Although the PgRLK genes are from a single gene family and share the conserved domains that specify the RLK gene family, their expressions vary dramatically within a tissue, within a genotype or at a developmental stage. The variation of the gene expressions does not seem to be correlated with their phylogenetic relationships and GO terms into which they are categorized. Nevertheless, the PgRLK genes that are grouped into the same cluster in the network of the gene family have more similar expression activities than those from different clusters. Also, a gene member that expresses more or less actively in a tissue, in a genotype or at a developmental stage also tends to express more or less actively in other tissues, in other cultivars or at other developmental stages.

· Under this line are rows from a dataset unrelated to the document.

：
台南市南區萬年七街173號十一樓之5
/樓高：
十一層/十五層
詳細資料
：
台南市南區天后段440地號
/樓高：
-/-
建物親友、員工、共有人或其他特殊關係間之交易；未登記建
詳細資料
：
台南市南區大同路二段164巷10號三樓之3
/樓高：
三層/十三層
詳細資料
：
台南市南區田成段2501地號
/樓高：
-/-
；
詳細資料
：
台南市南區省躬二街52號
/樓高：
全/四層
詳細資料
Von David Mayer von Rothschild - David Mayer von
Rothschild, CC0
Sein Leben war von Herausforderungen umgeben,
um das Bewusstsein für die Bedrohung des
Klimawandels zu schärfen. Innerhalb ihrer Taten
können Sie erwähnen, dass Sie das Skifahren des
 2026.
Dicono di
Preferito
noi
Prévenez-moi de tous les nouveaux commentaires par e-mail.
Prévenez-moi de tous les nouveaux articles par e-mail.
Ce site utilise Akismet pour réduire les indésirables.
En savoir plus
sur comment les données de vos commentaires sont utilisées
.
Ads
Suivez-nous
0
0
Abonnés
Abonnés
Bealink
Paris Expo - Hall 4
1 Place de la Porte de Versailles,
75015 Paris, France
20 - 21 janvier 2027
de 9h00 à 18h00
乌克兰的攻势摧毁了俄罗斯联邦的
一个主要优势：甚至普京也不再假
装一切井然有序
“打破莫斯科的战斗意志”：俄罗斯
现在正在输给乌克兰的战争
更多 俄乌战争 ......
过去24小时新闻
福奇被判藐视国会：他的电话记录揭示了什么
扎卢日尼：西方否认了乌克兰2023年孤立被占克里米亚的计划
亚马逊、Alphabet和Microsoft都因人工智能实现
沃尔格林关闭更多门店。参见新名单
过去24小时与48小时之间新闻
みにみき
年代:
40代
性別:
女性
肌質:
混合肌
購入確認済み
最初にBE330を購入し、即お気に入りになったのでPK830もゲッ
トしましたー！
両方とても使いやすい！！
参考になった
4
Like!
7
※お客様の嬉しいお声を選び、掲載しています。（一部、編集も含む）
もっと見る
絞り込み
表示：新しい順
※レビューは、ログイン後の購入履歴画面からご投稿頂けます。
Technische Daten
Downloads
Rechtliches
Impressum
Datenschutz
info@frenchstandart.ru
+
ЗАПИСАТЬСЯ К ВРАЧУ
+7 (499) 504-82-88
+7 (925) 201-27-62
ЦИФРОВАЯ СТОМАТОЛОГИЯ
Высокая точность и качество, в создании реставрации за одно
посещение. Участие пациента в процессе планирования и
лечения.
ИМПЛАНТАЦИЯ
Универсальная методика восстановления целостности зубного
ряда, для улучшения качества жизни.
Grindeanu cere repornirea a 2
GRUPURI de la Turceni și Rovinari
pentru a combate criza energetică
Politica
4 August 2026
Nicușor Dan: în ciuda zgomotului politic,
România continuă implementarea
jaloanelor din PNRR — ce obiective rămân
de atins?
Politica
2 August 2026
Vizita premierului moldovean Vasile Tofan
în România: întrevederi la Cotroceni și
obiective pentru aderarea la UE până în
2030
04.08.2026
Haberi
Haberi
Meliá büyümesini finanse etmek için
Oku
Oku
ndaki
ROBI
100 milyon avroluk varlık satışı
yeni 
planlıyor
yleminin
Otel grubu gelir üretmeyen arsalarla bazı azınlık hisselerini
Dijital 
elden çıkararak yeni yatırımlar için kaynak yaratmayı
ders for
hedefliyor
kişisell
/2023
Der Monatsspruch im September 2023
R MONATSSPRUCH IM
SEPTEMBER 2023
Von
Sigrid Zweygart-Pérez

While the functionality and expression activities of the PgRLK genes have dramatically diversified, most of the genes tend to have correlated expressions, forming a co-expression network even though the correlation is limited. This indicates that the members of the gene family still somehow interact or remain functionally coordinated. However, this interaction is limited, more likely being a remnant interaction, instead of a newly developed interaction. The formation of the numerous clusters within the network of the gene family provides a line of evidence for this inference and further confirms the functional differentiation among the members of the PgRLK gene family.